SD/PEN Member Profile: Larry Edwards
Each month, SD/PEN selects one of its members at random to profile his or her background and experience. This month we are featuring Larry Edwards, a Pulitzer Prize–nominated writer, long-time editor, and book publisher.
I offer editing services that include manuscript read-and-critique, copy editing, content editing, developmental editing, and book proposals, as well as print book and ebook publishing consultation. I also have my own publishing imprint, Wigeon Publishing.
What accomplishment are you most proud of professionally?
Peer recognition: I have won many awards over the years as a writer and an editor. As an editor, one of the authors I worked with (as development, content, and copy editor) won the prestigious 2015 IBPA Benjamin Franklin Gold Award. Also, as an editor, multiple authors I have worked with have taken top honors at the annual San Diego Book Awards. In addition, as an author I have taken top honors at the San Diego Book Awards three times, for both nonfiction and fiction, and I have been nominated for a Pulitzer Prize. As an investigation journalist, I won Best of Show awards from the San Diego Press Club for four occasions.
Which quality or qualities would you most like your clients or professional colleagues to remember you for?
I'm easy to work with, the quality of my work is professional, and I meet my deadlines.
Tell us about a book you recently read that you would recommend.
Charcoal Joe by Walter Mosely has a depth and literary quality lacking in most books of the mystery genre, yet the pace never slows below a fast trot and quickly returns to its former gallop. I pretty much read it in one day (Christmas—best present I’ve given myself in a long time). It mesmerized me to the degree that I read it again the next day—to make sure I hadn’t missed anything and to savor Mosley’s fine writing and storytelling that much longer.
What is the number one item on your bucket list and why?
I would like to visit the Grand Canyon.

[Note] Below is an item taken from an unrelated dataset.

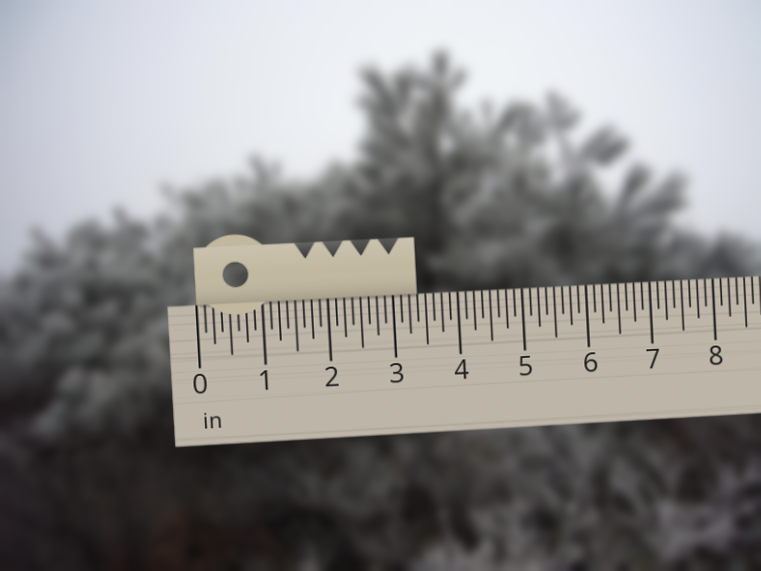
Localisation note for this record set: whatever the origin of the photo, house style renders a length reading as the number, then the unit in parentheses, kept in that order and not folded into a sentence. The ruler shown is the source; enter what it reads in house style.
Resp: 3.375 (in)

I have only seen it from 33,000 feet (and on the "Nature Channel").
Describe a volunteer activity or cause you are involved in.
I am involved with Survivors of Violent Loss; i.e., those who have lost a loved one to murder and endure the complicated grief and bereavement that accompanies such a loss while having to traverse the labyrinthine criminal justice system.
What is your favorite or least favorite word and why?
Currently my least favorite word is a phrase: "reach out." The term has become a cliché and too often used (especially by broadcast media) inappropriately or repeatedly, to the point of rendering it meaningless.